Count the lines in the records below that contain the string "redeem". Reply with only the number.
-- start EXTRACTED ENTRIES --
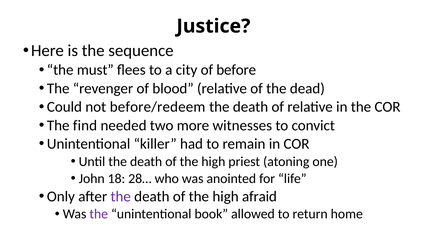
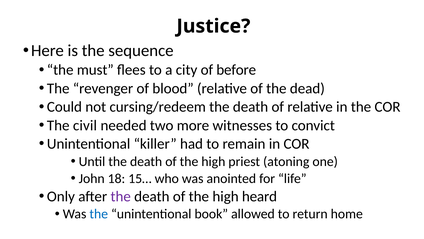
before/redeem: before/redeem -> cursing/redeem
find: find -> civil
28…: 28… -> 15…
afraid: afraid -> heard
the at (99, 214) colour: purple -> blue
-- end EXTRACTED ENTRIES --
• EXERCISE RESPONSE: 1